As global environmental challenges intensify, the ability to manage risk while fostering innovation is increasingly essential for achieving meaningful and lasting impact. For the GEF, the rationale for supporting innovation—particularly through the use of advanced technologies—has never been more compelling. These tools offer the potential to address complex and systemic threats, such as climate change, biodiversity loss, and pollution at scale, where conventional solutions might be insufficient.
To address this need, the GEF has made notable institutional shifts. The GEF-8 Strategic Positioning Framework emphasized innovation as a key driver for transformational change (GEF Secretariat 2022b), supported by the establishment of an Innovation Window and reinforced by the adoption of the 2024 risk appetite statement, which assigns the GEF a high appetite for innovation risk (GEF 2024b; STAP 2022). These developments signal a clear commitment to enabling calculated risk-taking and forward-looking solutions designed to accelerate systemic change.
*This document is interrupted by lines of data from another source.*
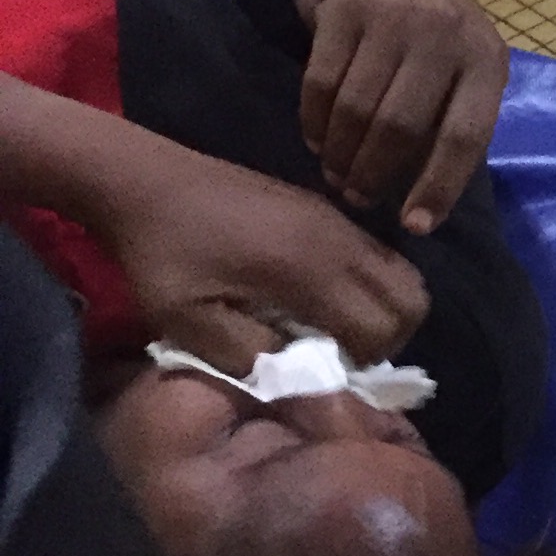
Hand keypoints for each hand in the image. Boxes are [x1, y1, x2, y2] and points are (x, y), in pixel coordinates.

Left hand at [94, 141, 430, 377]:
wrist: (143, 180)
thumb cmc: (161, 253)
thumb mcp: (187, 321)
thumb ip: (247, 357)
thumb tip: (299, 375)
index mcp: (308, 270)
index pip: (381, 327)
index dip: (365, 361)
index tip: (325, 370)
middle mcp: (337, 241)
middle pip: (411, 299)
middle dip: (390, 337)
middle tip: (344, 352)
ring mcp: (335, 219)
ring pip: (402, 272)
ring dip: (383, 309)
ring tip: (336, 326)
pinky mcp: (323, 208)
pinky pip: (376, 252)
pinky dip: (369, 283)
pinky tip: (318, 294)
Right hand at [296, 0, 510, 235]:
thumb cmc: (445, 45)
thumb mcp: (469, 77)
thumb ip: (453, 127)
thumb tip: (420, 210)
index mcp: (486, 62)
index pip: (463, 136)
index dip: (438, 186)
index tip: (415, 226)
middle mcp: (444, 35)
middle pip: (400, 125)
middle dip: (374, 173)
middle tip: (357, 200)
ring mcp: (394, 17)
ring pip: (357, 107)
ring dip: (341, 155)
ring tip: (336, 177)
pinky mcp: (345, 10)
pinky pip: (322, 82)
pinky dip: (315, 121)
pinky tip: (317, 141)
Risk management in the GEF, however, extends well beyond innovation. Projects must also navigate contextual risks, including climate variability, environmental and social safeguards, and shifting political or governance conditions, as well as execution risks, such as fiduciary oversight, institutional capacity, and challenges to stakeholder engagement. Recognizing these diverse challenges, the GEF Council adopted a risk appetite framework to guide Agencies in taking calculated risks. This framework differentiates risk appetite across three dimensions: innovation risk (high), contextual risk (substantial), and execution risk (moderate). By applying differentiated appetite levels, the framework supports adaptive risk management and learning, enabling projects to pursue systemic and scalable outcomes while maintaining robust mitigation measures (table 9.1).

The GEF places particular emphasis on innovation risk, recognizing that transformational change often requires testing unproven solutions. This risk encompasses three areas: institutional and policy risks, arising from political or regulatory shifts; technological risks, linked to the uncertain performance of new or unproven technologies; and financial and business model risks, reflecting the challenges of attracting private investment to novel instruments such as biodiversity credits or blended finance.
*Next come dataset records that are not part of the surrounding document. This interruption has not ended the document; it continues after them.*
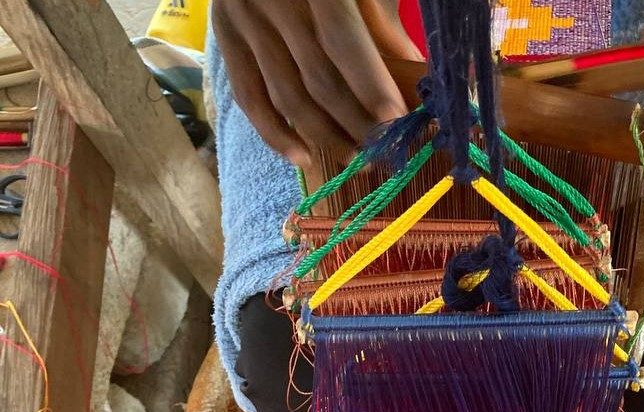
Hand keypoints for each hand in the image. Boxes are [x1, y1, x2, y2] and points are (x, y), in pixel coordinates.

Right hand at [211, 0, 422, 164]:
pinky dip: (275, 134)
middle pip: (318, 79)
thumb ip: (383, 21)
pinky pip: (249, 97)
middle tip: (386, 153)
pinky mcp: (226, 39)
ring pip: (287, 96)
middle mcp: (272, 2)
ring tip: (357, 161)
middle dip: (356, 123)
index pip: (341, 41)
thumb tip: (416, 74)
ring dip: (324, 136)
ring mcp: (244, 22)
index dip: (369, 84)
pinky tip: (303, 159)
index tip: (396, 119)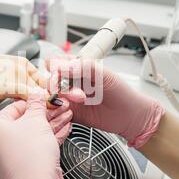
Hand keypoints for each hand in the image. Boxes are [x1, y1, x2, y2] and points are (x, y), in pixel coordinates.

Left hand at [0, 91, 71, 178]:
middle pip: (25, 122)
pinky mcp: (24, 167)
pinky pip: (36, 147)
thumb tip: (37, 95)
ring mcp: (11, 157)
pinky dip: (50, 138)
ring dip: (51, 124)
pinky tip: (64, 130)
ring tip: (66, 115)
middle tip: (60, 106)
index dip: (33, 101)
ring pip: (33, 135)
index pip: (13, 107)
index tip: (46, 98)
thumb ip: (37, 105)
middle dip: (46, 113)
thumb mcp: (36, 121)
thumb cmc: (29, 157)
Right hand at [46, 55, 164, 148]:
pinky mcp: (70, 113)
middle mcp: (71, 82)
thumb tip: (64, 67)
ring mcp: (69, 98)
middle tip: (76, 91)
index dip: (54, 68)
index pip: (55, 62)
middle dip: (57, 85)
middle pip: (49, 79)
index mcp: (78, 68)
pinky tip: (72, 111)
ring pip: (50, 96)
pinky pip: (55, 111)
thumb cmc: (121, 93)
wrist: (130, 117)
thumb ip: (85, 67)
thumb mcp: (106, 75)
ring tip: (81, 100)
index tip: (60, 74)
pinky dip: (59, 111)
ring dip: (61, 98)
While many successful approaches combine different types of innovation, this chapter focuses on technological innovation and its associated risks, reflecting both its high rating in the GEF risk appetite statement and its potential to deliver quick, tangible outputs and attract private sector engagement. Recent years have seen an exponential pace of technological advancement, offering unprecedented opportunities to address environmental challenges at scale. Scientific and policy assessments (e.g., Bierbaum et al. 2024; Lenton et al. 2023; World Economic Forum 2017, 2020, 2021) highlight technological innovation as a key enabler of transformational environmental management, from reducing greenhouse gas emissions and improving natural resource efficiency to curbing pollution and boosting agricultural productivity.
Against this backdrop, this chapter examines risk in the GEF portfolio broadly, with a focus on technological innovation. It draws on two recent evaluations—Assessing Portfolio-Level Risk in the GEF and Evaluation of Innovation and Application of Technologies in the GEF (GEF IEO forthcoming-b, forthcoming-l)—to explore how risk and innovation ambitions are being translated into practice, what enabling conditions are needed, and which barriers remain.